=== Passage shown ===

2014 Outlook: After spending his entire career in power-suppressing parks, Morneau must be licking his chops, since he'll play half his games a mile high. That said, it would behoove the new Rockie to reverse his recent trend of an increased groundball rate. Another concern is that Colorado has hinted that Morneau could lose some at-bats when a left-hander is on the hill, which makes sense, since his OPS versus southpaws the past three seasons is a paltry .520. A return to the 20-homer level is well within Morneau's grasp, just temper greater expectations despite the move to Coors Field.
2014 Outlook: Alonso is more of a contact hitter than a power guy, and the fact he plays his home games as Petco Park -- despite its shrunken dimensions -- further mutes his home run potential. Injuries also limited him in 2013, casting some doubt upon his future potential. Now 26, Alonso needs to show a hint of pop if he's to elevate himself beyond NL-only corner-infield status or that of a matchup-play option -- he's a noted fastball hitter who hits righties better than lefties -- but at least he should get regular playing time at first base entering 2014.
2014 Outlook: San Francisco is hoping Morse fills its gaping hole in left field. In order to do so, he's going to need to cut down on the whiffs, as well as prove his wrist is at full strength after arthroscopic surgery in the offseason. Morse is a risky but tempting play in NL-only formats, since the cost to find out if he's 100 percent will be minimal and the power potential is there.

=== Data section ===
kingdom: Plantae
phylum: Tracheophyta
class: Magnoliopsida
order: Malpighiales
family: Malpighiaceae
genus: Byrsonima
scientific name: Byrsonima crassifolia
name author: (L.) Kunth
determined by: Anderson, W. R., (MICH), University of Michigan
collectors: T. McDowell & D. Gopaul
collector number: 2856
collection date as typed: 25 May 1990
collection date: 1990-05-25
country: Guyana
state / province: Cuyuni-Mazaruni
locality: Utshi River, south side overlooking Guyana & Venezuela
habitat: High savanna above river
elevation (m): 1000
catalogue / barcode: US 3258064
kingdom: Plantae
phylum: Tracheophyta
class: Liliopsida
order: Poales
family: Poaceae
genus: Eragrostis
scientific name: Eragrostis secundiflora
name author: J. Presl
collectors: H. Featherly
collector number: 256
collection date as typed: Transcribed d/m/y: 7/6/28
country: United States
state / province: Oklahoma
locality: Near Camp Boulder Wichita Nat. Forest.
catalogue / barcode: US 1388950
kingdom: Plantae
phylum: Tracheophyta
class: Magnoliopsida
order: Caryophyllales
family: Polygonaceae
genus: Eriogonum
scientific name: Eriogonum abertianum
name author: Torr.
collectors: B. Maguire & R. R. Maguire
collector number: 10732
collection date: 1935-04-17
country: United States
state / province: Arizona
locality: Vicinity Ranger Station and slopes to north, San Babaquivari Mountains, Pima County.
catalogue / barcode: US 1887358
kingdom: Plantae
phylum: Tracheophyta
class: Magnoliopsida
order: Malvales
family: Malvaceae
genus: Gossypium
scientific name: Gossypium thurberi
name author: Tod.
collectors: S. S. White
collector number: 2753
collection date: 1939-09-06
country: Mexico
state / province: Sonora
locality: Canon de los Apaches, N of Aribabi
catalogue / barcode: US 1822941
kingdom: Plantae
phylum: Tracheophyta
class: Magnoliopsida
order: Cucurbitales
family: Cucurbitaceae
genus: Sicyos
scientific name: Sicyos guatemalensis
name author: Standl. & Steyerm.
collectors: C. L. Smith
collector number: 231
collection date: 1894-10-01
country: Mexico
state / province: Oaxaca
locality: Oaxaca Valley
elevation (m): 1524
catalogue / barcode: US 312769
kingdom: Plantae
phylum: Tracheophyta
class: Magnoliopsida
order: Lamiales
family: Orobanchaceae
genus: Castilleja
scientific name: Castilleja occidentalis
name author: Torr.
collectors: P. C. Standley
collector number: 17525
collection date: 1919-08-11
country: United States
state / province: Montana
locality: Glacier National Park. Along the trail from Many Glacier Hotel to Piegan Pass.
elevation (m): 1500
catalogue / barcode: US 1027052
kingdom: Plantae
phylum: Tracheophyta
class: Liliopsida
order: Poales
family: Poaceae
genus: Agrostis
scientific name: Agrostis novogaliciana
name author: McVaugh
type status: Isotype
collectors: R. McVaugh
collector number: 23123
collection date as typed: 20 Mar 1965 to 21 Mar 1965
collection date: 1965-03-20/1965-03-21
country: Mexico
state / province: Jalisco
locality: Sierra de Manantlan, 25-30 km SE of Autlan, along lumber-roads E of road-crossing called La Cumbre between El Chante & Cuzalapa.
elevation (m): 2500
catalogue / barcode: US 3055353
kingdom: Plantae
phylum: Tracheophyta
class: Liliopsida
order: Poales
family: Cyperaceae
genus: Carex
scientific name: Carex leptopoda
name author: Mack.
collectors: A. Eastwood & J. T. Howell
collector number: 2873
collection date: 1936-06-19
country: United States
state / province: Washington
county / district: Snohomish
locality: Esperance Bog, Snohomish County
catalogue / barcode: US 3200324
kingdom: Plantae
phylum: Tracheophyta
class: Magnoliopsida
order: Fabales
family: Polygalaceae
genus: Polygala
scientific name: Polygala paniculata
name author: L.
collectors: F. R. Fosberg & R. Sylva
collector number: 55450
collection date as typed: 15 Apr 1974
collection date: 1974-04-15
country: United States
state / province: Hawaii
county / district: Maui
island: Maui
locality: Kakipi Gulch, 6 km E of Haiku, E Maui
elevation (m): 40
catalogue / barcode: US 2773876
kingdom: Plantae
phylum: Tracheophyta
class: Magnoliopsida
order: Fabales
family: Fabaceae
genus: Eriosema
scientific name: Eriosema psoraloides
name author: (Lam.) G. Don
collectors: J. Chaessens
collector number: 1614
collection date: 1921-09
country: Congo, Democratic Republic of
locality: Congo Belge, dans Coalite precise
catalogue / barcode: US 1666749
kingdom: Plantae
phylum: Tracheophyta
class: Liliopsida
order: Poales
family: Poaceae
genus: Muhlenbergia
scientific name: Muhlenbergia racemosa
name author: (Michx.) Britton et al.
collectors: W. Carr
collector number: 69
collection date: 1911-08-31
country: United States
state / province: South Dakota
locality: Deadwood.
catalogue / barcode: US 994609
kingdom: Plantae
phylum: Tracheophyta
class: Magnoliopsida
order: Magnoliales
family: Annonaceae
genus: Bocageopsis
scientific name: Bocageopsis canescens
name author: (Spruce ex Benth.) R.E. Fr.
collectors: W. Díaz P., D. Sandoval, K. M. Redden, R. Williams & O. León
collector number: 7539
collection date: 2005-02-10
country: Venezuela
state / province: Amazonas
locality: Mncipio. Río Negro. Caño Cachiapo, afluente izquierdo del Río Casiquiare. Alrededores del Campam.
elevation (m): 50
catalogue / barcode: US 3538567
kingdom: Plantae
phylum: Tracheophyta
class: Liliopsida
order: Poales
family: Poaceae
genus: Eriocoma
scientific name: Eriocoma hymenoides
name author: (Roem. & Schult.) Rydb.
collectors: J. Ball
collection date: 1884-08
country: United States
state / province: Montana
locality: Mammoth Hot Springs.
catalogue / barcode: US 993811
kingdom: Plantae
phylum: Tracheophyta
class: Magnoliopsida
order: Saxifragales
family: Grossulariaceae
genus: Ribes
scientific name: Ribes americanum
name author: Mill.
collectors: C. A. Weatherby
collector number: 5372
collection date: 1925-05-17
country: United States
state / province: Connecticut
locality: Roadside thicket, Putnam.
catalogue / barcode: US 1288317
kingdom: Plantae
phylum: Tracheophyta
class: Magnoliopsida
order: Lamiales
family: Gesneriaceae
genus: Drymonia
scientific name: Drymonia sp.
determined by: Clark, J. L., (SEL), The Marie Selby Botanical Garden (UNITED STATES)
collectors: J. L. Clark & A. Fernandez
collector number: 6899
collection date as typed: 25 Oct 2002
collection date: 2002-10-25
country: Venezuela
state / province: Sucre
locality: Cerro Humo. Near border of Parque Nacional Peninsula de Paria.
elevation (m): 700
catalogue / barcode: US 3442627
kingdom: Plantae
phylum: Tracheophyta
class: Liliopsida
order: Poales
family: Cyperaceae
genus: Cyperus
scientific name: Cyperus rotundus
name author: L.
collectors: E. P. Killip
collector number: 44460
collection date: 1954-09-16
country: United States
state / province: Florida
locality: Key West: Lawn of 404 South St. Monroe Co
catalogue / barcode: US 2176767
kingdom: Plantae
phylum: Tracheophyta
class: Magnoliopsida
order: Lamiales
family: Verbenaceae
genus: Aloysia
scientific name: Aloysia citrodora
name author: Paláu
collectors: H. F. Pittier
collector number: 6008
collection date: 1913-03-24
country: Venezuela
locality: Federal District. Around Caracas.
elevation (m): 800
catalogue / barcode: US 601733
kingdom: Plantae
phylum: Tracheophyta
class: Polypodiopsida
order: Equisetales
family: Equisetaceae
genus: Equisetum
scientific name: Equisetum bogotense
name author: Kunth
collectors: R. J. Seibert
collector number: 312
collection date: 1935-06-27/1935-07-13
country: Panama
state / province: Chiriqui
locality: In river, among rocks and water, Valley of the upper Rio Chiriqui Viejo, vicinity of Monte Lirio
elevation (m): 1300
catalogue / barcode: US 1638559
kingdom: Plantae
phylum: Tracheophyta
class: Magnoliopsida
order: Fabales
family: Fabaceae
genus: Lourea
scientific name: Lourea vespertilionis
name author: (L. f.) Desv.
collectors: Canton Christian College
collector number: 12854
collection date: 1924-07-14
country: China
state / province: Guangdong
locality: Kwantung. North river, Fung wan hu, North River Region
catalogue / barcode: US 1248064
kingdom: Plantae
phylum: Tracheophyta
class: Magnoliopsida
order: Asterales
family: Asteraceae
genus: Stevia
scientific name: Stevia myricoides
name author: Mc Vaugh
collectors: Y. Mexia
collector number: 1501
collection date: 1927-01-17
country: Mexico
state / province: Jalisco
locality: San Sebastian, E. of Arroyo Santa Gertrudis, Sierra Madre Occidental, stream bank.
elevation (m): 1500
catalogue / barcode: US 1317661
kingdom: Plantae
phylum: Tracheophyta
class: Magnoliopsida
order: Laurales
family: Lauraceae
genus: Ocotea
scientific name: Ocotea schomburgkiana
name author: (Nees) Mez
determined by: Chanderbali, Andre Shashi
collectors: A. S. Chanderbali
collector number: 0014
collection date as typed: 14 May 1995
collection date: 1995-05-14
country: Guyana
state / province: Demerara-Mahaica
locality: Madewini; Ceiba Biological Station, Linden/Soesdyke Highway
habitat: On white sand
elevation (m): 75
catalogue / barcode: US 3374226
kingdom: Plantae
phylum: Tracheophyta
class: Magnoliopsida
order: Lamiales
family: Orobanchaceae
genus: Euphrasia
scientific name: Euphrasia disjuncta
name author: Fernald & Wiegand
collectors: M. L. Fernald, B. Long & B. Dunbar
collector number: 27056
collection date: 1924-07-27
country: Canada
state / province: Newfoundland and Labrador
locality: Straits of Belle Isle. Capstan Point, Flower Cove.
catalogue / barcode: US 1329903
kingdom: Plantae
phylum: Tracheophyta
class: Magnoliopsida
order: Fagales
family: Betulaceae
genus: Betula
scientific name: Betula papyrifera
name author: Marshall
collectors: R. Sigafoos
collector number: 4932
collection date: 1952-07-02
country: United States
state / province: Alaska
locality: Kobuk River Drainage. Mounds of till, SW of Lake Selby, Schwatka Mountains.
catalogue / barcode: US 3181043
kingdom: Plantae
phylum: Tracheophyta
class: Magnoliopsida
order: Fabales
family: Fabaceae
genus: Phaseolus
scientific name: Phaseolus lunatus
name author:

=== Brief A ===
In the 2014 baseball outlooks, what was Morneau's OPS against left-handed pitchers over the past three seasons?
=== Brief B ===
From the 2014 baseball outlooks, return the text between "2014 Outlook: After" and "to Coors Field.", inclusive.

=== Exercise solution A ===
Morneau's OPS against southpaws over the past three seasons was .520.

=== Exercise solution B ===
2014 Outlook: After spending his entire career in power-suppressing parks, Morneau must be licking his chops, since he'll play half his games a mile high. That said, it would behoove the new Rockie to reverse his recent trend of an increased groundball rate. Another concern is that Colorado has hinted that Morneau could lose some at-bats when a left-hander is on the hill, which makes sense, since his OPS versus southpaws the past three seasons is a paltry .520. A return to the 20-homer level is well within Morneau's grasp, just temper greater expectations despite the move to Coors Field.